_Task_: Copy out the text of every item below word for word, leaving out the pictures.
**** Records to process
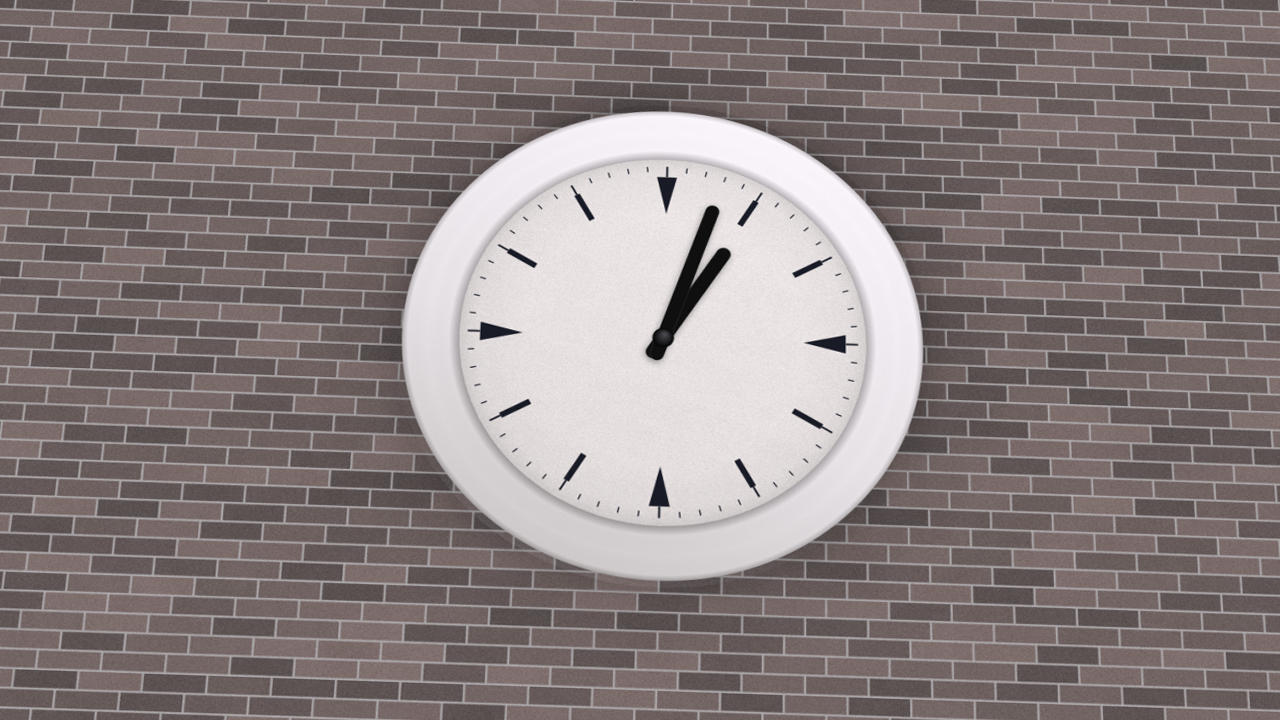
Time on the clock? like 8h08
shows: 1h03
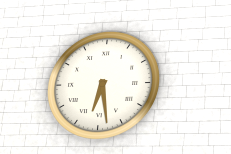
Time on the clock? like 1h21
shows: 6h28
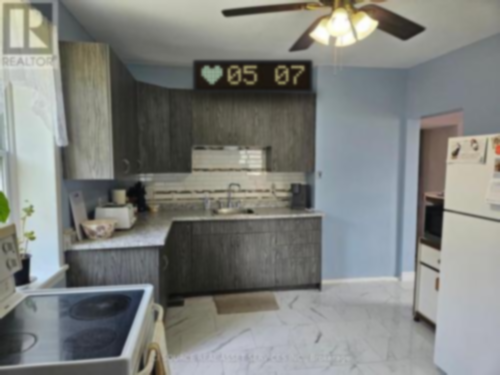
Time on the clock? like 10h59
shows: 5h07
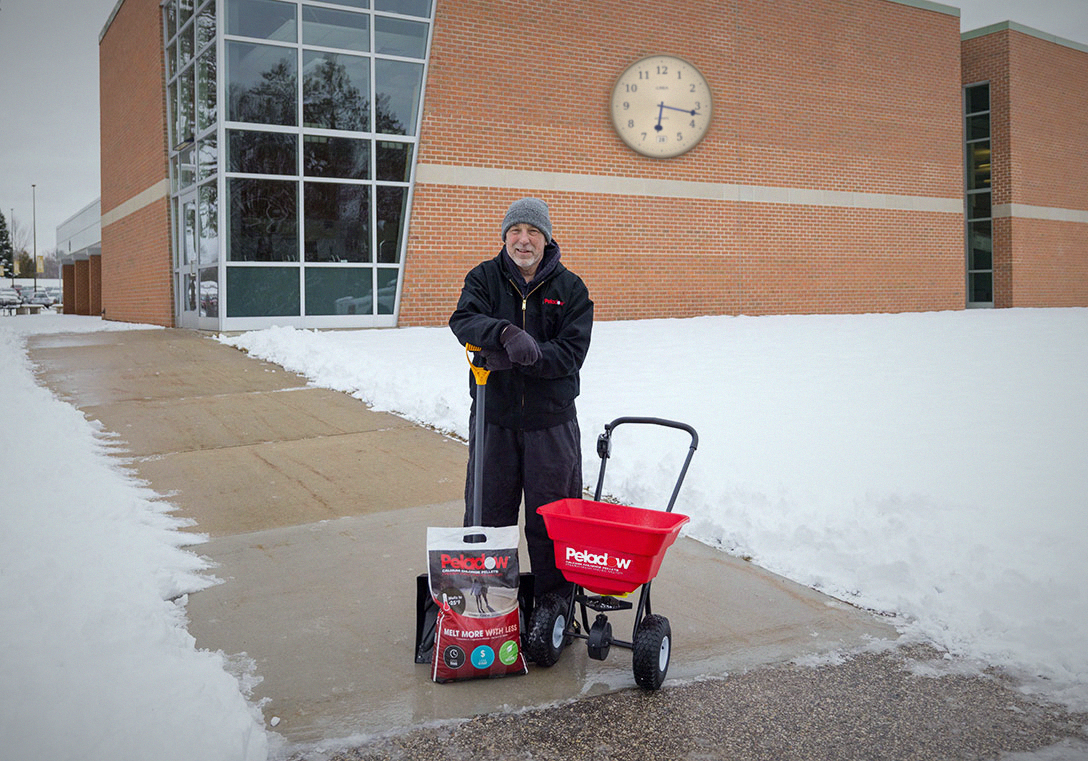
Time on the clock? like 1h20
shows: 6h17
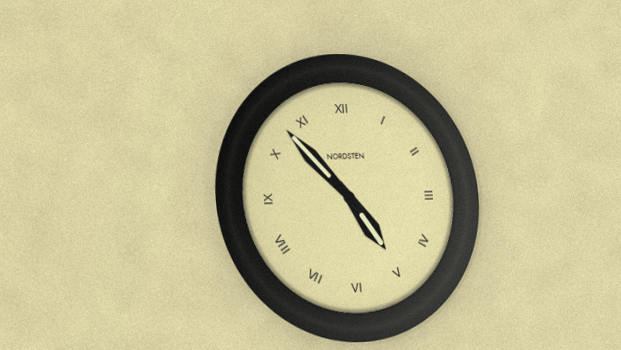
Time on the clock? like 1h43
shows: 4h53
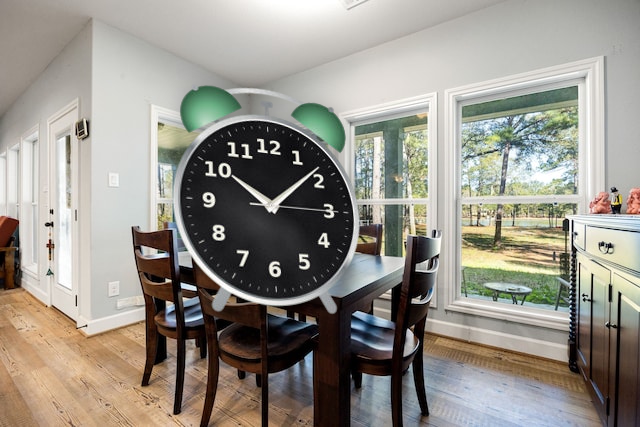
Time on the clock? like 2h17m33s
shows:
********
_Response to the exercise_:
Time on the clock? like 8h08
shows: 1h03
Time on the clock? like 1h21
shows: 6h28
Time on the clock? like 10h59
shows: 5h07
Time on the clock? like 1h20
shows: 6h17
Time on the clock? like 1h43
shows: 4h53
Time on the clock? like 2h17m33s
shows:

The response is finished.